Qwen-RobotManip tackles one of many largest challenges in robotic manipulation: completely different robots signify actions in essentially alternative ways. A Franka arm (a kind of robotic with seven axis of motion) operates by joint angles, whereas an ALOHA robotic (a low-cost bimanual robotic platform extensively utilized in robotics analysis) represents actions by the place and orientation of its grippers (end-effector poses). Humanoids add one other layer of complexity, utilizing whole-body coordinates.

To bridge these incompatible motion areas, Alibaba synthesized roughly 38,100 hours of coaching information from open-source robotic datasets and human movies—with out counting on proprietary information assortment. The mannequin ranks first on RoboChallenge Table30-v1, outperforming earlier approaches by 20%.
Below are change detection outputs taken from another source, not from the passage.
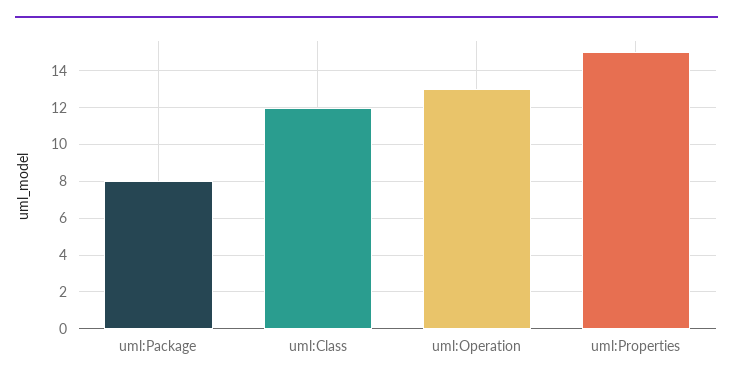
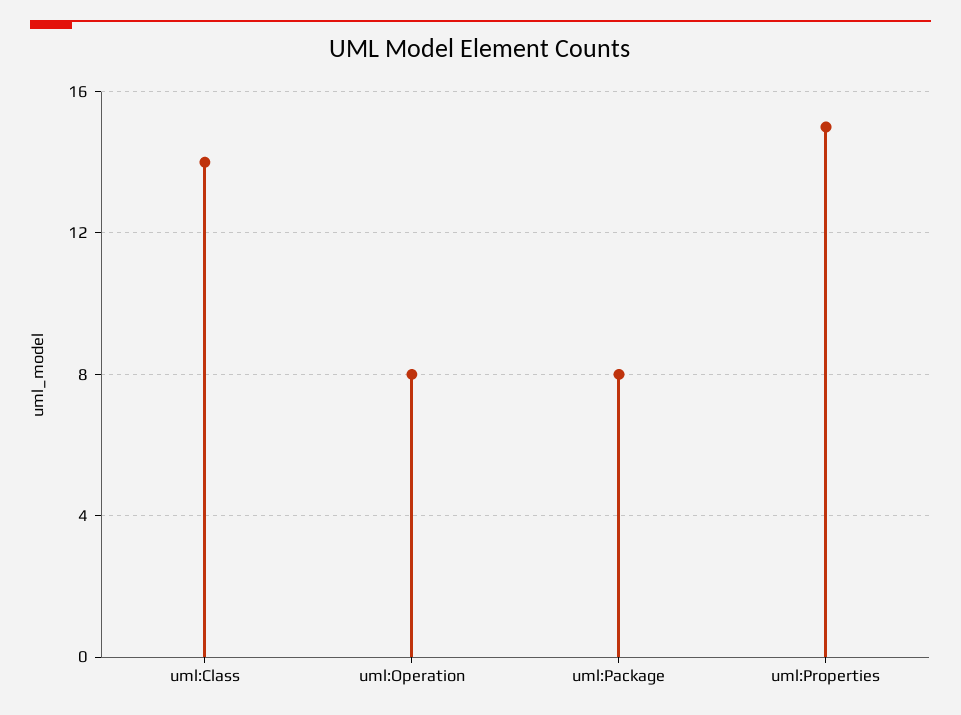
  {
    "uml:Package": 8,
-   "uml:Class": 12,
+   "uml:Class": 14,
-   "uml:Operation": 13,
+   "uml:Operation": 8,
    "uml:Properties": 15
  }

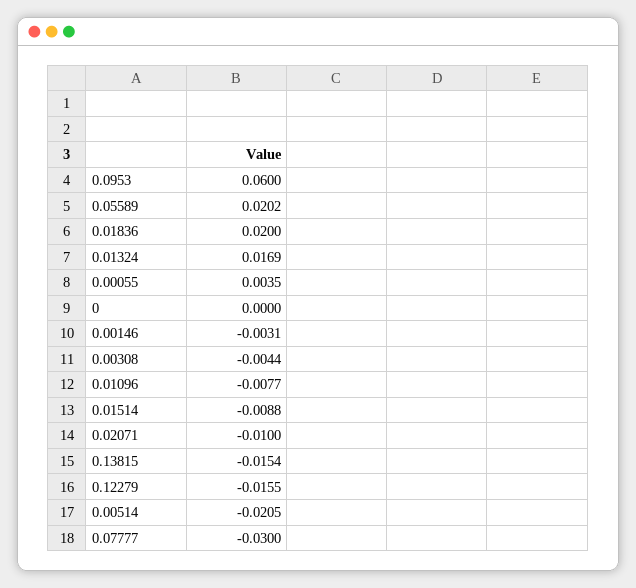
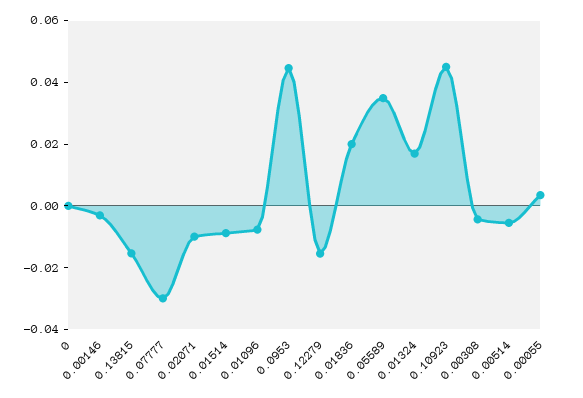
  {
-   "0.0953": 0.06,
+   "0.0953": 0.045,
-   "0.05589": 0.0202,
+   "0.05589": 0.035,
    "0.01836": 0.02,
    "0.01324": 0.0169,
    "0.00055": 0.0035,
    "0": 0,
    "0.00146": -0.0031,
    "0.00308": -0.0044,
    "0.01096": -0.0077,
    "0.01514": -0.0088,
    "0.02071": -0.01,
    "0.13815": -0.0154,
    "0.12279": -0.0155,
-   "0.00514": -0.0205,
+   "0.00514": -0.005,
-   "0.07777": -0.03
+   "0.07777": -0.03,
+   "0.10923": 0.045
  }

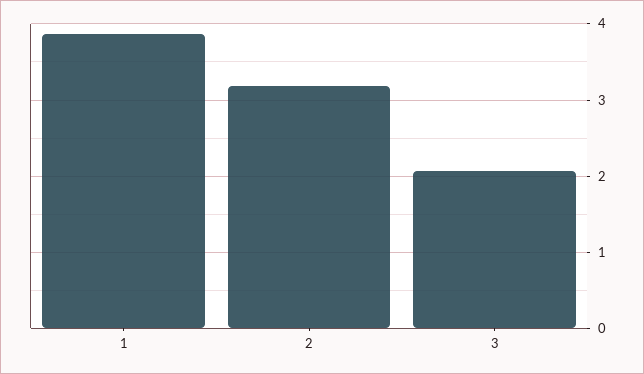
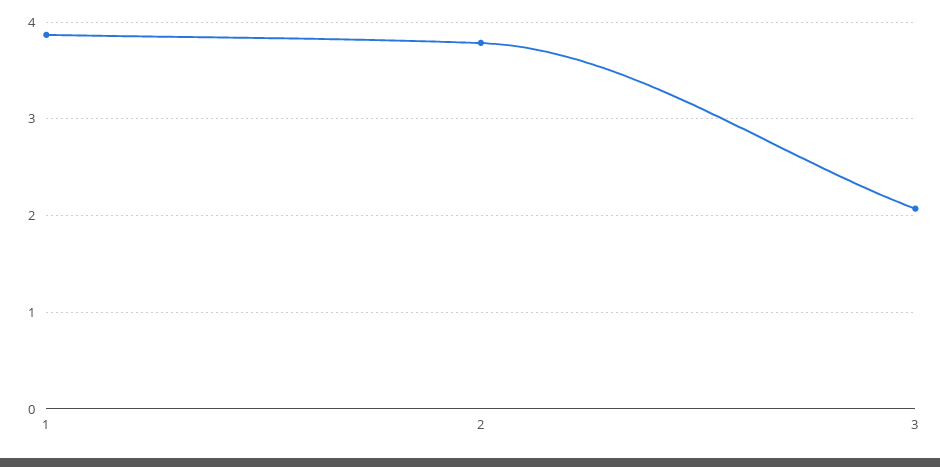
  {
    "1": 3.9,
-   "2": 3.2,
+   "2": 3.8,
    "3": 2.1
  }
Qwen-RobotWorld is essentially the most bold: a language-conditioned video world mannequin treating pure language as a common motion interface. “Choose up the purple cup and pour water on the flower” works whether or not the actor is a gripper, an autonomous automobile, or a cellular navigation agent.

The Embodied World Information corpus spans 8.6 million video-text pairs—200 million frames—throughout manipulation (5.9 million samples, 1,300+ expertise, 20+ morphologies), autonomous driving (Waymo, NVIDIA PhysicalAI-AD, Bench2Drive), indoor navigation (VLNVerse), and human-to-robot switch throughout 14 robotic arms.
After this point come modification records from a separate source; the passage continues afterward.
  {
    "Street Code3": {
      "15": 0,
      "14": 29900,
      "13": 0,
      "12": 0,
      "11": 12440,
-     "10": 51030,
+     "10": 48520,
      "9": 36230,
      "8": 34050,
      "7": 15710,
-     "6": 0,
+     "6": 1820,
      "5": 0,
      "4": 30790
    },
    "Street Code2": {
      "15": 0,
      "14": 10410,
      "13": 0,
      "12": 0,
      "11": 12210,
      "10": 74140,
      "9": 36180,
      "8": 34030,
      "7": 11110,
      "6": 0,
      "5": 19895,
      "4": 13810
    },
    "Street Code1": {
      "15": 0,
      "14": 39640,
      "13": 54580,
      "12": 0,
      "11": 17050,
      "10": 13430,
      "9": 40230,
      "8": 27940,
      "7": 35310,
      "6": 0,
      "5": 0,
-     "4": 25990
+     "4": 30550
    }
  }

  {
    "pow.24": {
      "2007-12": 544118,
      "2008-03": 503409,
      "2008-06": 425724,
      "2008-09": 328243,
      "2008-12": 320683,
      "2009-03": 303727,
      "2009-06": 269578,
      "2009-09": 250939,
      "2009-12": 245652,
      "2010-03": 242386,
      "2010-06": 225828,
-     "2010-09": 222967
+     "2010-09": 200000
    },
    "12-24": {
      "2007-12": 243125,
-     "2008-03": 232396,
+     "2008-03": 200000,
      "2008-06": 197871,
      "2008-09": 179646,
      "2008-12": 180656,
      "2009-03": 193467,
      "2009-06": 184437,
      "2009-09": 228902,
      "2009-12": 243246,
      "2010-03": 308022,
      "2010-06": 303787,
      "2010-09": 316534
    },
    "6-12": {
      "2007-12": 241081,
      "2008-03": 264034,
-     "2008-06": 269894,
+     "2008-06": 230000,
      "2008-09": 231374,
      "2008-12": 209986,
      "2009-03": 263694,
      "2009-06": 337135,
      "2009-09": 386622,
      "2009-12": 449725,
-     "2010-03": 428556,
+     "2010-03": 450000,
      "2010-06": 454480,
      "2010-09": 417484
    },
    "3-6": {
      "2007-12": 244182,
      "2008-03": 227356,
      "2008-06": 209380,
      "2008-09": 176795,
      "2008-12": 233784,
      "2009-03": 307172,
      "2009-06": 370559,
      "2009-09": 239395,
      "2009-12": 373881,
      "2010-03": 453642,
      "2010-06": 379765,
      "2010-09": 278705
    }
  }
It ranks first on EWMBench and DreamGen Bench, two benchmarks that consider if world fashions predict and generate lifelike bodily environments. It additionally beats all open-source fashions on WorldModelBench and PBench, and scores completely on physics adherence: Newton’s legal guidelines, mass conservation, fluid dynamics, gravity.

The ChatGPT of robots?

Whereas Western labs (Google DeepMind, Nvidia, Determine, Bodily Intelligence) pursue related objectives, most deal with navigation or manipulation, not a unified, composable suite. Alibaba’s vertical integration from chips by functions means they management the complete stack. The open-source basis differentiates in opposition to rivals counting on non-public robotic information.
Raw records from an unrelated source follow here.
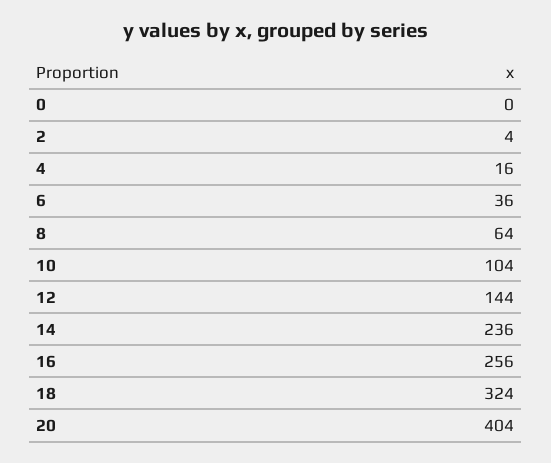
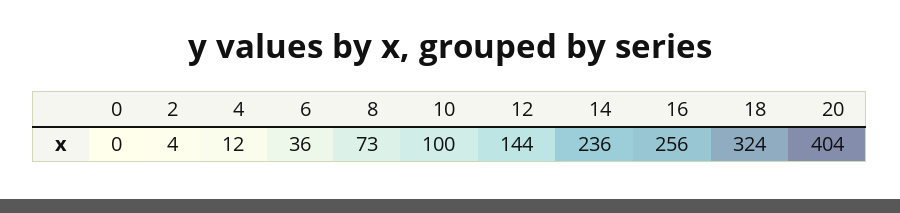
  {
    "0": 0,
    "2": 4,
-   "4": 16,
+   "4": 12,
    "6": 36,
-   "8": 64,
+   "8": 73,
-   "10": 104,
+   "10": 100,
    "12": 144,
    "14": 236,
    "16": 256,
    "18": 324,
    "20": 404
  }

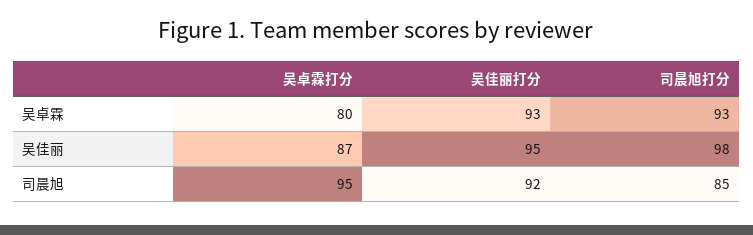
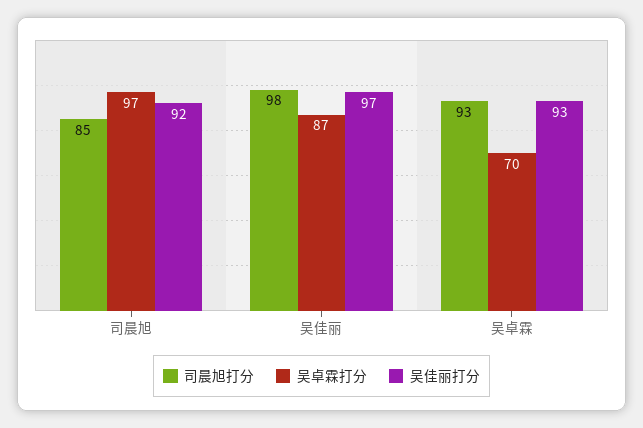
  {
    "吴卓霖打分": {
-     "吴卓霖": 80,
+     "吴卓霖": 70,
      "吴佳丽": 87,
-     "司晨旭": 95
+     "司晨旭": 97
    },
    "吴佳丽打分": {
      "吴卓霖": 93,
-     "吴佳丽": 95,
+     "吴佳丽": 97,
      "司晨旭": 92
    },
    "司晨旭打分": {
      "吴卓霖": 93,
      "吴佳丽": 98,
      "司晨旭": 85
    }
  }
There are some misconceptions that might be price clearing: These should not robots however software program fashions—brains, not our bodies. They run on {hardware} from AgileX, Franka, Common Robots, Unitree, and others.

Additionally, regardless of these being generative AI fashions for robots, these aren’t LLMs like your typical ChatGPT. A language mannequin predicts tokens. These fashions should perceive physics, spatial relationships, and penalties of bodily actions. A language mannequin tells you a glass breaks if dropped. Qwen-RobotWorld predicts the way it breaks—shatter sample, fluid dynamics, secondary collisions. Qwen-RobotManip plans a grasp that forestalls the drop completely.

Do not count on to have your personal housemaid robotic anytime quickly. The hole between a managed demo of a robotic inserting fruit in a basket and a robotic reliably working in your house is gigantic. RoboCasa365, LIBERO-Plus, RoboTwin-Clean2Rand—these are simulation benchmarks. Actual-world deployment introduces sensor noise, actuator drift, and the lengthy tail of edge circumstances which have humbled each robotics effort in historical past, and Alibaba acknowledges this.

The technical achievements are actual, although. RobotManip’s alignment-first strategy solves a real bottleneck in cross-embodiment coaching. RobotNav’s parameterized commentary interface is a intelligent answer to the context-strategy drawback. RobotWorld’s language-as-universal-action-interface is the precise abstraction for cross-domain world modeling.

Alibaba hasn’t disclosed pricing, timelines, or which prospects get entry past pilot packages.